People like to get worked up about citations and the Journal Impact Factor (JIF). The playbook is pretty established — they portray the JIF as a primitive approach to assessing journal quality, skewer a culture of mindless prestige-seeking, and ignore all the other sources of intellectual corruption (grant money, tenure) they really prize.
When it comes to the JIF, I’d argue it’s a relatively simple, understandable, and replicable way of assessing journal centrality within a field for a given period of time. Quality may be similar to centrality by some lights, but quality is a subjective value judgment, while centrality is more measurable. As I wrote in 2018:
. . . the higher the Impact Factor, the better the journal is as a connector among relevant outside resources. It is important as a hub, as a hint within a discovery tool about where might be a good place to start looking for the information many people with expertise are talking about.
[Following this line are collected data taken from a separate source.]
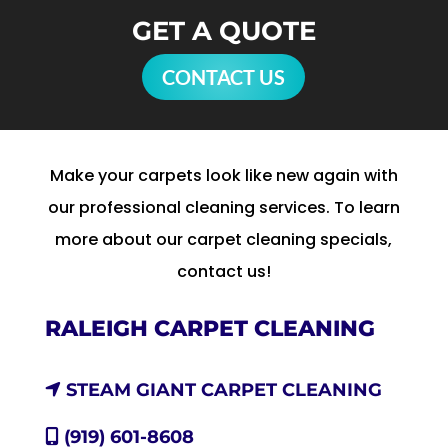
GET A QUOTE
CONTACT US
Make your carpets look like new again with
our professional cleaning services. To learn
more about our carpet cleaning specials,
contact us!
RALEIGH CARPET CLEANING
STEAM GIANT CARPET CLEANING
(919) 601-8608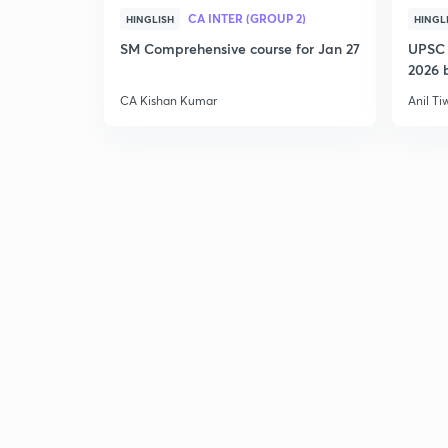
CA INTER (GROUP 2)
HINGLISH
HINGL
SM Comprehensive course for Jan 27
UPSC 
2026 b
CA Kishan Kumar
Anil Ti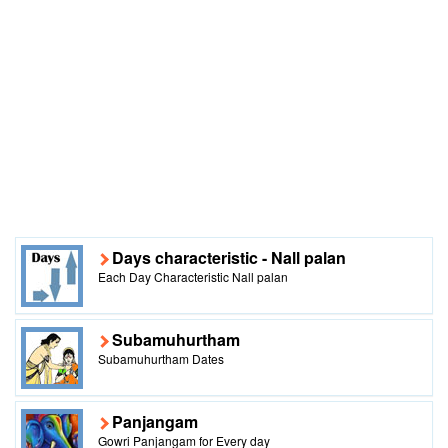
Days characteristic - Nall palan
Each Day Characteristic Nall palan
Subamuhurtham
Subamuhurtham Dates
Panjangam
Gowri Panjangam for Every day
That doesn’t mean a journal with a high JIF is better — it means it’s a good starting point for discovering what a field has been talking about recently.
A recent paper by Stuart Macdonald from the School of Management, University of Leicester, entitled, “The Gaming of Citation and Authorship in Academic Journals: A Warning from Medicine,” has been lighting up the socials. It indulges in many playbook tropes about citations, makes misinformed conceptual leaps, and ignores factors that are actually damaging to the reliability of scientific outputs generally and citations as a measure of temporal centrality specifically.
For instance, Macdonald writes toward the beginning of the paper, “the higher the JIF and the better the journal,” himself citing as a source of this idea not a scientist or bibliometrician but a journalist writing in 2007. He then starts down the mistaken path of conflating paper citations with journal citations, lacking the discipline to stick to the “J” in “JIF,” which by definition limits the metric to the journal — again, as a measure of centrality for a given period of time.